Oggi davvero seppellisco una parte della mia memoria gastronomica: è scomparso da due ore Raffaele Vitale, l’autore di alcuni dei più bei locali mai pensati. Raffaele, 69 anni a ottobre, è stato un grande architetto, un ambasciatore non nostalgico del passato, aveva capito che il vero lusso oggi è fare, costruire e mangiare il meglio di quello che ci ha regalato la nostra storia prima del devastante ingresso delle multinazionali del cibo in questo settore, della estetica che ha dettato i tempi dell’etica, di quella omologazione di sapori e di costumi che, come notò amaramente Pierpaolo Pasolini, neanche i regimi totalitari della prima metà del ‘900 erano riusciti a creare quanto l’inurbamento forzato, l’abbandono delle campagne, il disastro demografico delle zone interne.
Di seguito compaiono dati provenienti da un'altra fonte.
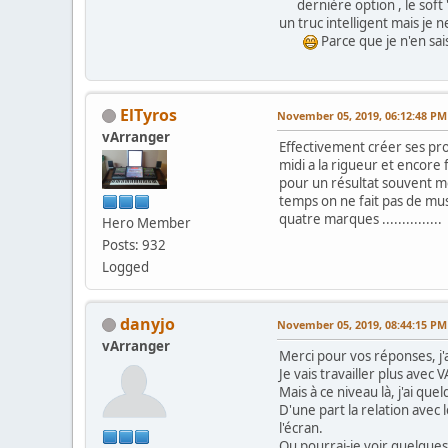
dernière option , le soft 
un truc intelligent mais je 
Parce que je n'en sai
ElTyros
November 05, 2019, 06:12:48 PM
vArranger
Effectivement créer ses prop
midi a la rigueur et encore
pour un résultat souvent mé
temps on ne fait pas de musi
quatre marques ...............
Hero Member
Posts: 932
Logged
danyjo
November 05, 2019, 08:44:15 PM
vArranger
Merci pour vos réponses, j'
Je vais travailler plus avec
Mais à ce niveau là, j'ai qu
D'une part la relation avec
l'écran.
Ou pourrai-je voir quelques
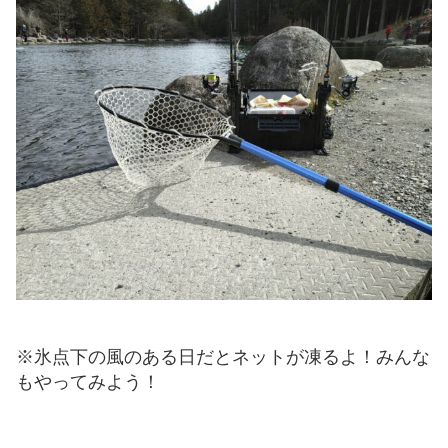
※氷点下の風のある日だとネットが凍るよ！みんな
もやってみよう！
Peggio, molto peggio di una guerra.
Per Raffaele il vero lusso era rivivere quel passato con il confort moderno: i suoi fantastici locali, Terrasanta, Casa del Nonno, Casamare accolgono, rassicurano, diventano antri pieni di cose buone, il meglio del nostro Paese raggiunto con la conoscenza, i viaggi, lo scambio di opinioni, prima dei social, fuori dai social, lontano dai social. Ma la sua genialità si è espressa sul mare con Acquapazza e il Praia Resort, sulla terra con Accurso a Giffoni Valle Piana, tanto per citare altri due suoi capolavori assoluti.
Ha passato la vita a raccogliere le schegge di un passato che molti buttavano nella spazzatura. La sua cucina era tradizionale ma moderna, contemporanea, i sapori erano appena rivisti e sostenuti dalle tecniche.
Con il suo Casa del Nonno 13 raggiunse la stella Michelin, ma non ne fu condizionato, non cambiò stile, anzi, lo consolidò ampliando le sue possibilità e diventano una piccola fucina di talenti che poi si sono fatti strada in questo settore.
Negli ultimi anni aveva scoperto la ricchezza della Calabria, ed era un tema di cui abbiamo discusso tanto fra noi: di questa miniera di sapori e cielo aperto fra Tirreno e Jonio, da scovare fra Pollino, Sila e Aspromonte, frammenti di saperi e di sapori non riproducibili. Quando lo andai a trovare sullo Jonio ci ripromettemmo di fare una serie di escursioni a caccia di maiali neri, caciocavalli, ‘nduja. Ma l’errore più comune è quello di pensare che abbiamo sempre tempo a disposizione per fare quello che rimandiamo..
Amava i materiali che da sempre preferisco: il legno e la ceramica, estetica ed etica corrispondevano perfettamente come in pochi locali nell’ambiente e nei piatti.
Forse il suo difetto, o il suo pregio non so, è stato quello di non voler affrontare le grandi città, Napoli per lui era fonte di ispirazione ma non ha mai voluto entrarci nonostante infinite sollecitazioni. Roma e Milano non ne parliamo proprio. Amava la provincia, la prima immagine che ho di lui è una manifestazione dove rilanciava l’usanza di mangiare il cozzetto di pane con il pomodoro in un cortile a Mater Domini fra contadini e studenti. Con lui lanciammo I Fedeli del San Marzano nel 2004, quando la grande industria aveva ormai abbandonato questo straordinario prodotto.
Ora che ne sto scrivendo, mi accorgo che forse è la persona che più mi ha influenzato in questo mondo regalandomi una sana diffidenza verso le forme di nuovismo senza sostanza, l’avanguardia urlata ed esibita per la tv e i social, il punto di equilibrio fra tradizione e contemporaneità me lo ha piantato lui nel palato durante le innumerevoli serate che abbiamo trascorso insieme.
Ironico, un po’ fumino, il suo pensiero fisso era sempre il cliente che voleva far godere dal primo all’ultimo boccone. Disponibile sempre.
Posso dirlo? Forse la stella più bella, colta e intelligente di Fausto Arrighi.